EU leaders express cautious optimism over Covid-19 recovery deal
Weary European Union leaders expressed cautious optimism Monday that a deal was in sight on their fourth day of wrangling over an unprecedented 1.85 trillion euro ($2.1 trillion) budget and coronavirus recovery fund, following a weekend of walkouts, flaring tempers and insults.
It took an emotional dinner speech by European Council President Charles Michel about leaders not failing their union, French President Emmanuel Macron venting his deep frustration, and a new set of budget numbers to send the marathon summit onward.
“There were extremely tense moments. And there will be more that no doubt will still be difficult. But on content, things have moved forward," said Macron, stressing his partnership with German Chancellor Angela Merkel. Without Franco-German agreement, the EU has never taken momentous steps.
“An extraordinary situation demands extraordinary efforts," Merkel said as the leaders pushed on with one of the bloc's longest summits ever. What was planned as a two-day summit scheduled to end Saturday was forced into two extra days by deep ideological differences among the 27 leaders.
Overall, spirits seemed to have picked up since the talks hit rock bottom Sunday night.
“It looks more hopeful than when I thought during the night: ‘It’s over,'" said Dutch Prime Minister Mark Rutte, a target of criticism for keeping a compromise impossible.
Rutte, defending the cause of a group of five wealthy northern nations — the Netherlands, Austria, Finland, Sweden and Denmark — sought to limit costs and impose strict reform guarantees on any rescue plan for needy nations. He came under criticism from Macron, Italy and Hungary, whose Prime Minister Viktor Orban asked why the Dutchman had such “hate” toward him.
Rutte took it in his stride.
“We are not here because we are going to be visitors at each other’s birthday party later. We are here because we do business for our own country. We are all pros,” he said.
On Sunday night, after three days of fruitless talks and with hope dimming, Michel implored leaders to overcome their fundamental divisions and agree on the budget and recovery fund. Unanimous agreement is required.
Following discussions with leaders Monday, Michel adjusted his proposals and said he was "convinced, that an agreement is possible.”
As he braced for a new round of talks, Italian Premier Giuseppe Conte said he was“cautiously optimistic” after “tough" confrontations.
“We are offering a response to Europe. From this point of view, there can be no more fooling around,” he said.
The coronavirus has sent the EU into a tailspin, killing around 135,000 of its citizens and plunging its economy into an estimated contraction of 8.3% this year. Spanish Prime Minister Pedro Sanchez insisted the adoption of an ambitious plan was required as the health crisis continues to threaten the continent.
“We must give an answer that gives certainty, reassurance, calm, serenity, both to companies, to workers and to all citizens in order to face this pandemic with all the guarantees," he said.

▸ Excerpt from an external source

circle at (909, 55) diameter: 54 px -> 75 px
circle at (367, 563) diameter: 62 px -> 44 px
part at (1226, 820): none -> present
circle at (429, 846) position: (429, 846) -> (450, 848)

The bloc’s executive has proposed a 750 billion euro coronavirus fund, partly based on common borrowing, to be sent as loans and grants to the countries hit hardest by the virus. That comes on top of the seven-year 1 trillion euro EU budget that leaders had been haggling over for months even before the pandemic.
With Macron and Merkel negotiating as the closest of partners, the traditionally powerful Franco-German alliance could not get the quarreling nations in line.

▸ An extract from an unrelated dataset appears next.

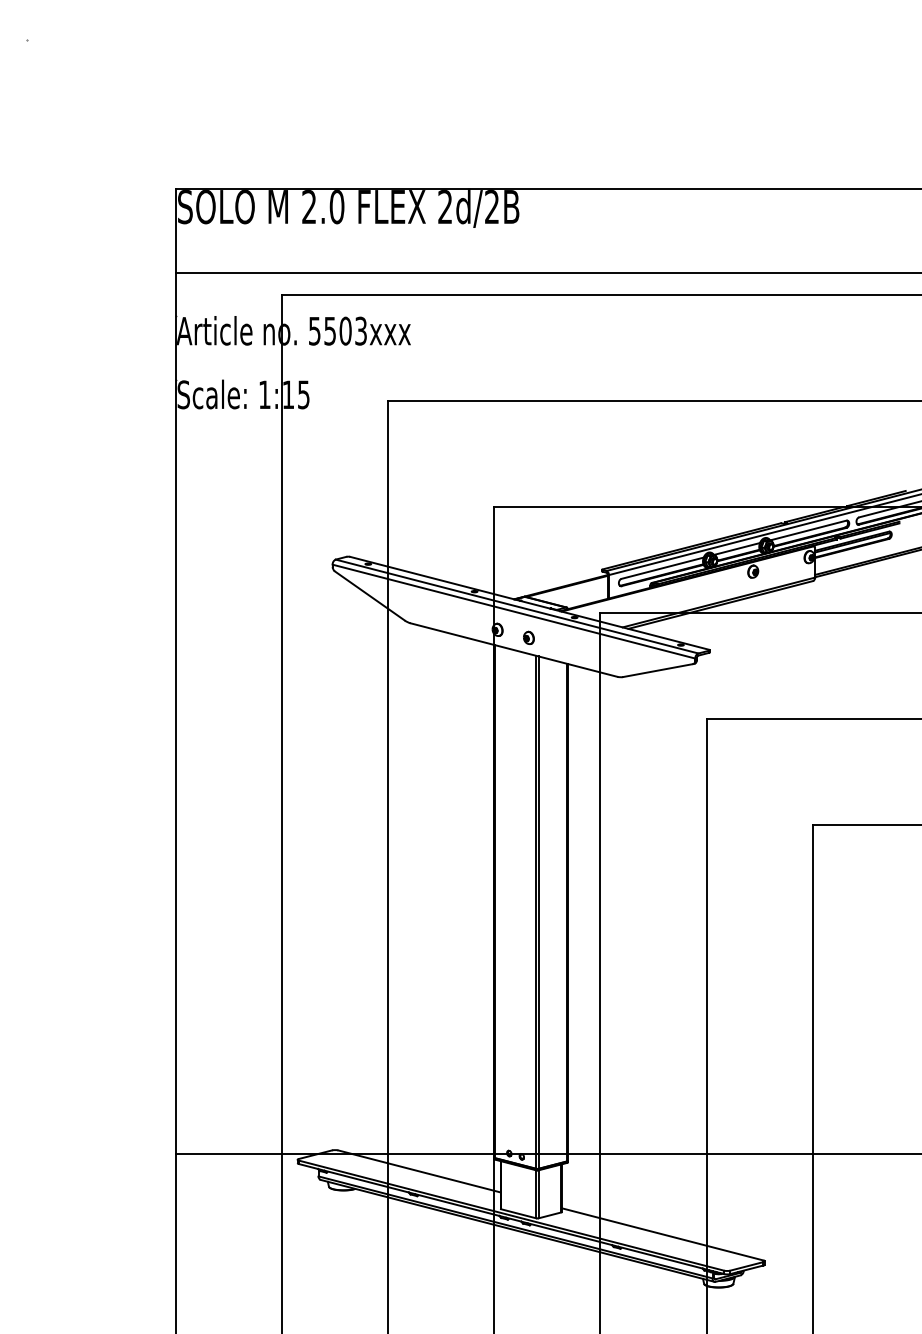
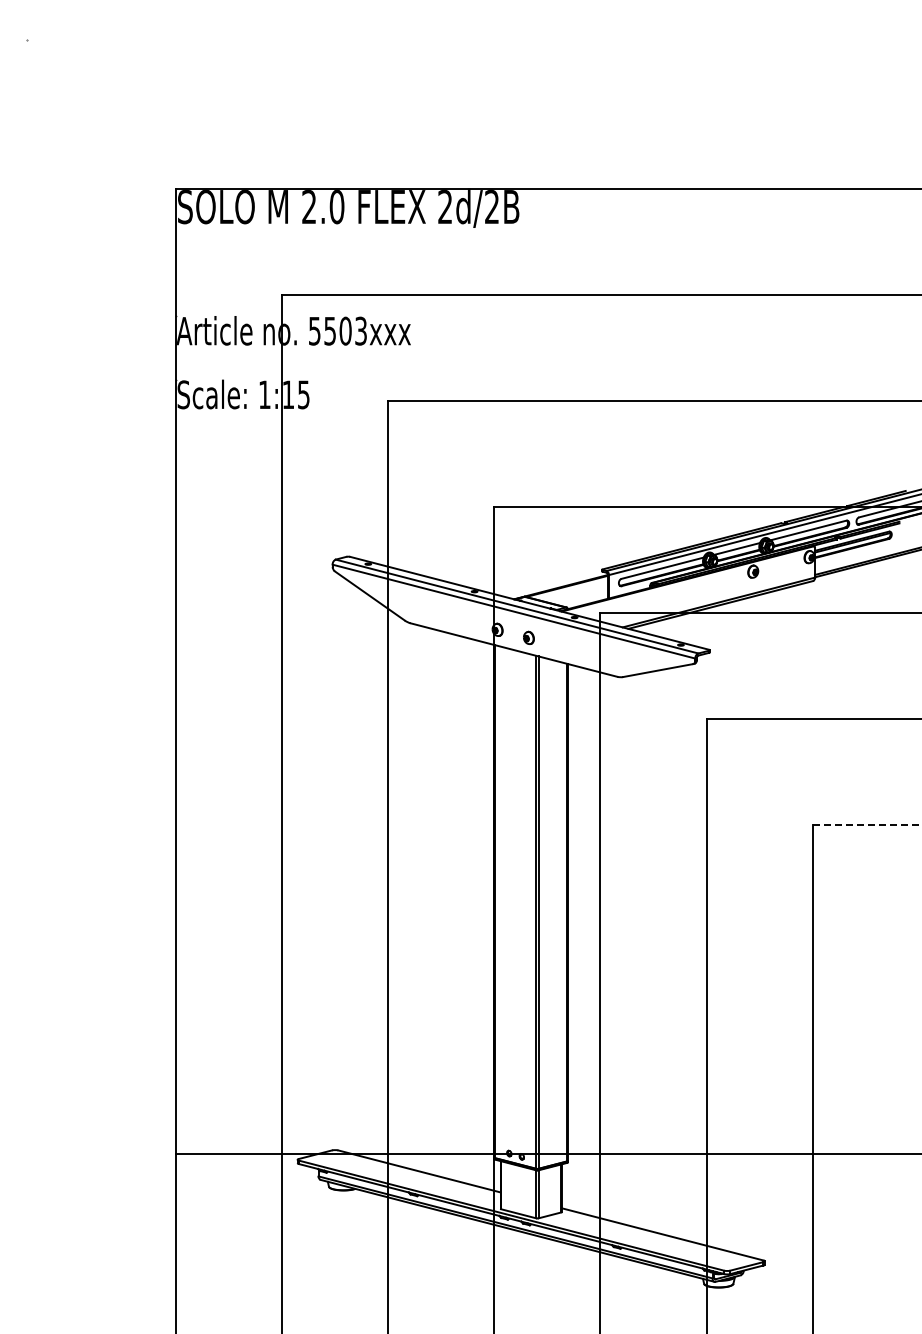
line at (547, 273): present -> none
line at (867, 825): solid -> dashed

At their dinner Sunday night, the leaders mulled a proposal from the five wealthy northern nations that suggested a coronavirus recovery fund with 350 billion euros of grants and the same amount in loans. The five EU nations — nicknamed “the frugals” — had long opposed any grants at all, while the EU executive had proposed 500 billion euros.

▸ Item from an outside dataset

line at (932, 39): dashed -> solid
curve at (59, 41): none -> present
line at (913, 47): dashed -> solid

The latest compromise proposal stands at 390 billion euros in grants.
A French diplomat who was not authorized to speak publicly about the negotiations said joint efforts from Merkel and Macron kept hopes of a deal alive twice during the weekend — on Saturday night at a meeting with the frugals that eased tensions, and then on Sunday when an exasperated Macron “metaphorically slammed his fist into the table during dinner."
“It helped twice relaunch negotiations in a positive way," the official said, clarifying an earlier account that Macron had actually struck the table.
All nations agree in principle they need to band together but the five richer countries in the north want strict controls on spending, while struggling southern nations like Spain and Italy say those conditions should be kept to a minimum. The five have been pushing for labor market and pension reforms to be linked to EU handouts and a “brake” enabling EU nations to monitor and, if necessary, halt projects that are being paid for by the recovery fund.
Rutte and others also want a link to be made between the handout of EU funds and the rule of law — a connection aimed at Poland and Hungary, countries with right-wing populist governments that many in the EU think are sliding away from democratic rule.
Luxembourg Prime Minister Xavier Bettel said he would not budge on that point.
“To accept that our values are being cut, to have a Europe with values that are being cut, and the rule of law being cut: it will be a ‘no’ from us," Bettel said.